My focus is built around doing what I can to keep people cycling! Why? Because that is all I remember doing. From my earliest bike memories of fixing bikes with no money and using whatever I had, through to my last job, where everything was about making sure everyone had access to reasonable cost bike repairs and training.
How it started
I was a child of the 70s and lived my teens through the 80s. Life was all about bikes and my Raleigh Grifter. I was the boy who fixed all his friends bikes in my own little workshop based out of my parent’s shed in Ashington. The 80s was also the decade when I got my first job as a bike mechanic. It’s therefore no surprise that I developed a passion for bikes of that era.
I worked as a bike mechanic in Newcastle upon Tyne in the north east of England and experienced the widest range of bikes, from the huge amount of student bikes repaired on a budget, couriers riding across the city who needed on the spot repairs, commuters who rode everyday in all conditions and needing quick turnarounds, to professional road and MTB bikes built to top specifications and using the latest technologies.
The shop was called Denton Cycles. I learned my trade in this shop, surrounded by decades of knowledge and experience from others.
Steel frames and wheel building were our main business, Reynolds 531, 653 & 753 frame sets from the local suppliers such as Dave Yates and Joe Waugh, to vintage Mercians, Flying Scots and Hetchins, together with the finest steel and bonded frames from builders such as Colnago, Vitus & TVT. MTBs from Orange, GT, Kona & Marin were built and sold. Every discipline was catered for… Road, Time trial, Track, Cyclo Cross and even Tandems! Mountain Bikes were even in there too, 3 of the bikes I built being ridden by a National champion in 3 World downhill championships.
A little bit later
Although there were lots of new frame designs and materials coming through in the nineties, the steel frames of the 70’s, 80’s & 90’s remained my firm favourite. And that is how my passion for Raleigh’s Specialist Bicycle Development Unit (SBDU) started.
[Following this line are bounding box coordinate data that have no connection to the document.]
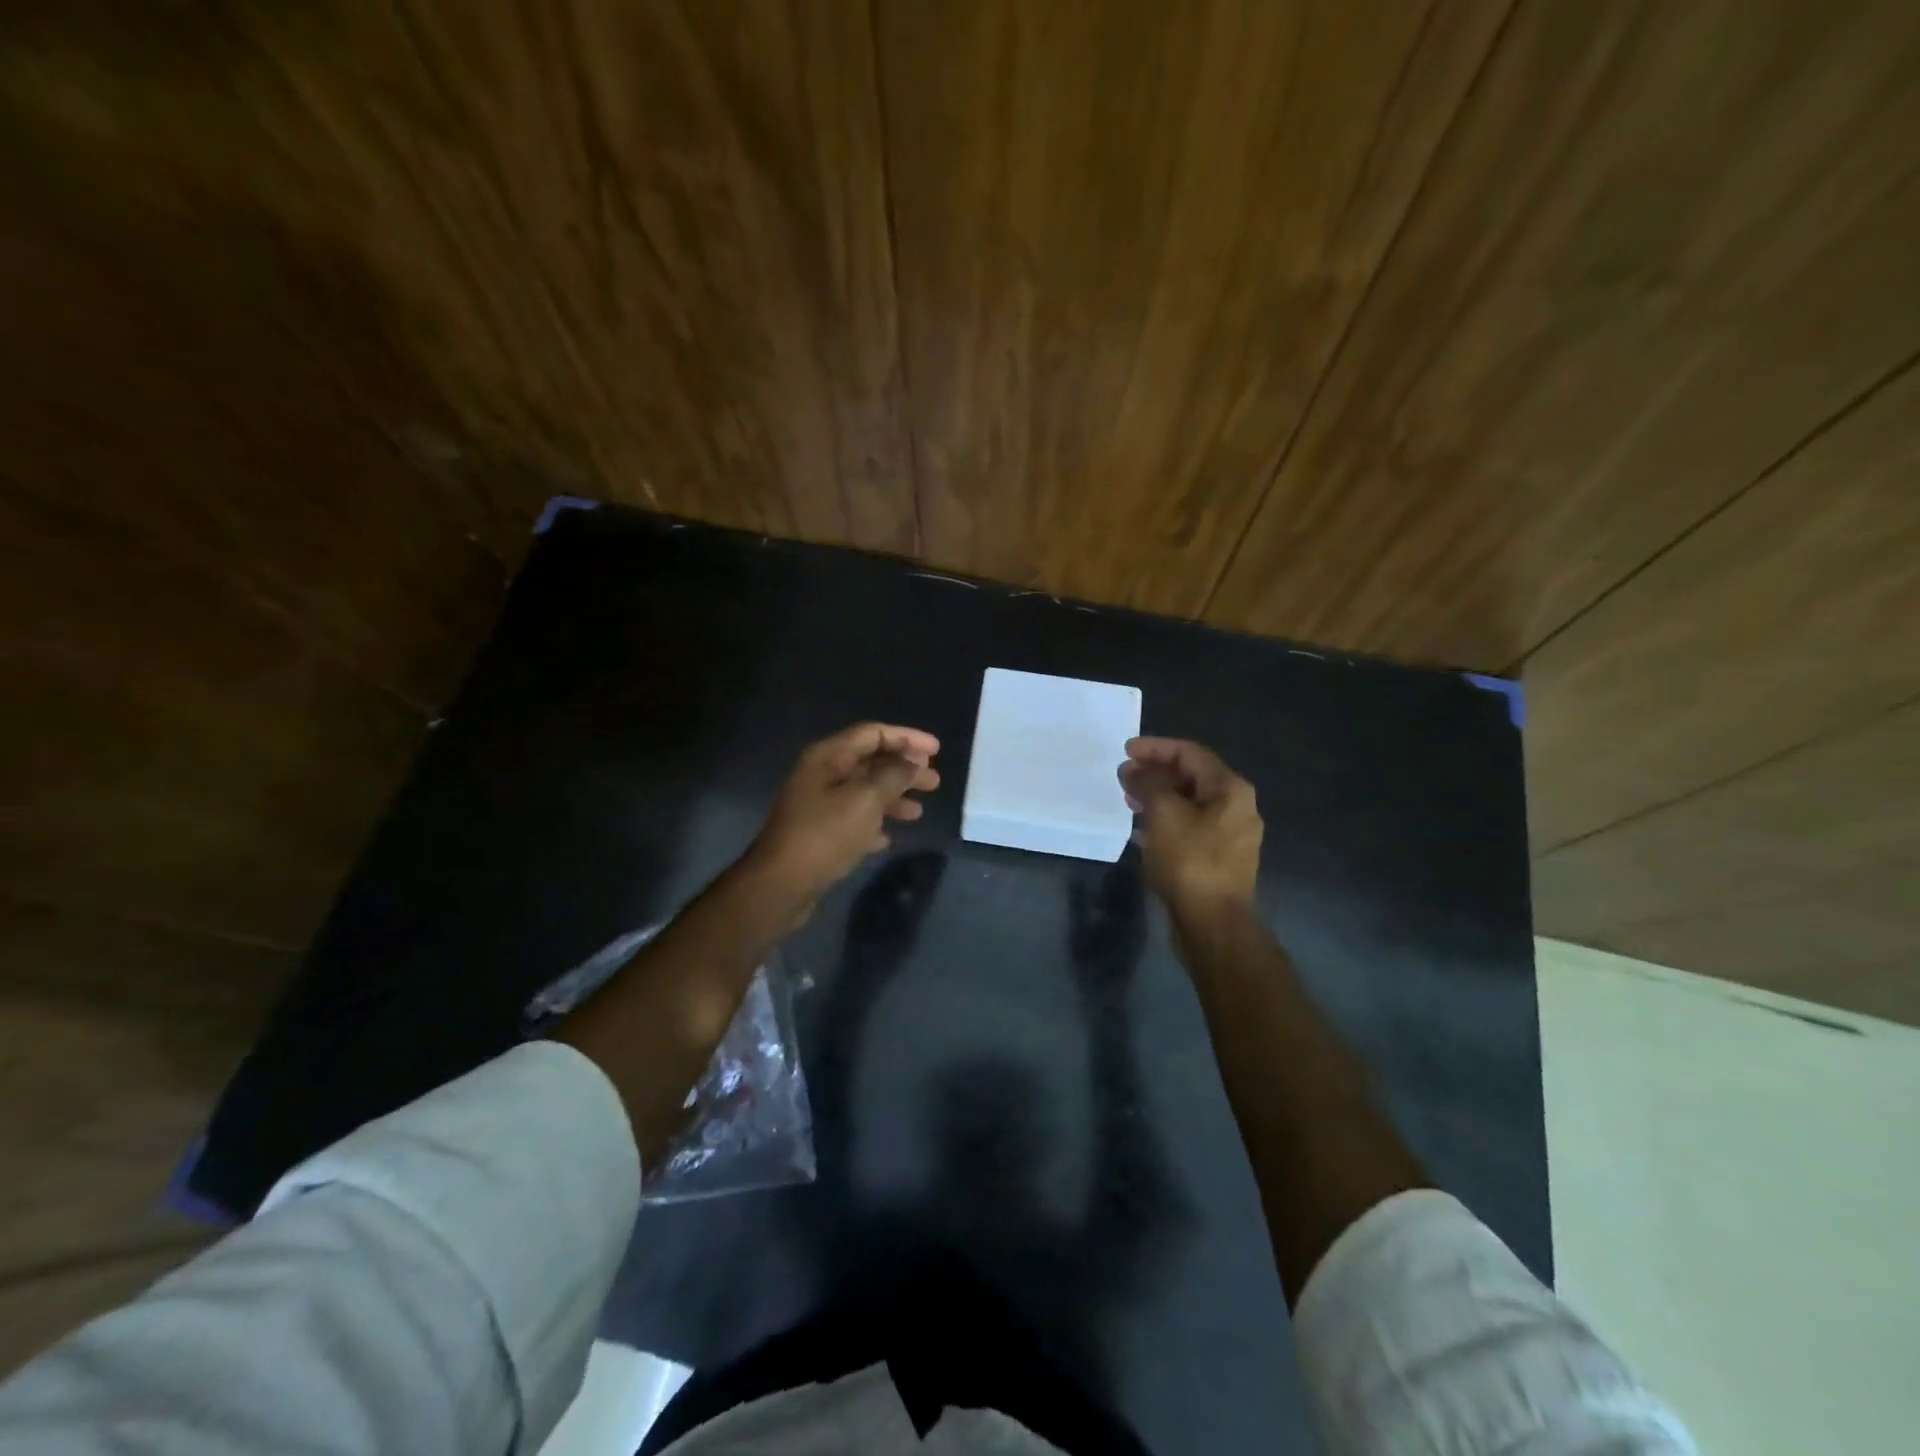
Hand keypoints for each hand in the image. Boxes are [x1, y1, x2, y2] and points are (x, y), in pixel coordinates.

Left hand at [746, 722, 940, 912]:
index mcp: (828, 757)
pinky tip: (888, 837)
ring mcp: (818, 805)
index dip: (906, 738)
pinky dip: (874, 823)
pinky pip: (853, 820)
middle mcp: (822, 775)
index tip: (937, 750)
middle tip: (934, 782)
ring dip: (893, 798)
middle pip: (870, 762)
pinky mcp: (819, 834)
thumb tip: (913, 760)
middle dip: (904, 770)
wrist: (781, 885)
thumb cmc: (825, 835)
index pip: (873, 734)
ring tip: (918, 813)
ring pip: (864, 792)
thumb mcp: (866, 800)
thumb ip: (893, 775)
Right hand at [1118, 737, 1261, 916]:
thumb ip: (1147, 784)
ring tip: (1129, 799)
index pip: (1190, 754)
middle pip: (1192, 777)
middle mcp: (1237, 807)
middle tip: (1124, 776)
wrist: (1213, 924)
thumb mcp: (1163, 815)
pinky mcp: (1219, 859)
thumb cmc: (1190, 862)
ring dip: (1158, 797)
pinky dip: (1165, 820)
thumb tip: (1132, 770)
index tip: (1125, 751)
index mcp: (1230, 790)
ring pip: (1190, 803)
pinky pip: (1189, 827)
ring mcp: (1230, 835)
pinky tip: (1142, 829)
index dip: (1156, 748)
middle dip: (1156, 773)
For over 10 years, I’ve researched and blogged about the [SBDU] and their frames. That involved delving into the details about frame design and geometry, tubing types and the small details that underpinned my ability to identify genuine frames. My blog has had over half a million views and I’ve written 300,000+ words, I’ve given buying, identification, estimates and restoration advice to owners across the globe on this niche subject.
My Own Frame Build
A few years ago, I visited Dave Yates and built my own frame under his tuition. Every tube mitre, cut of the hacksaw blade, sweep of the file and flow of brass was my own – with Dave on hand to pass on his masterful knowledge. There is no better feeling than riding off down the road on a frame & wheels built by you, and a bike assembled by you.
For the last few years I’ve used my skills and experience by helping to manage a local north east bike charity, Recyke y’bike.
During my time there I’d see lots of bikes sold at Dentons come through the door as donations (all of them still having the small ‘DC’ sticker on the back of the seat tube).
Recyke y’bike has helped so many in the area with access to affordable and refurbished bikes, parts and repairs. And for those on low incomes, many have been helped with a bike at no cost.
During my time there, I’d run training sessions to individuals and groups, even doing online training during lockdown. Delivering outreach work in the local area was a key part of the charitable objectives, so I helped to keep kids pedalling with free pop up repairs, while passing on skills on how to repair their bikes and giving the message about the value of recycling and reusing.
Absolutely any type of bike could come in as a donation, so a wide ranging knowledge of different bikes, both vintage and current was essential.
My main role was as a technical lead (and vintage expert), ensuring that on average, 5000 donated bikes a year were processed, and either refurbished and sold, customers bikes were repaired, and our surplus bikes were recycled responsibly, or given away to other charities.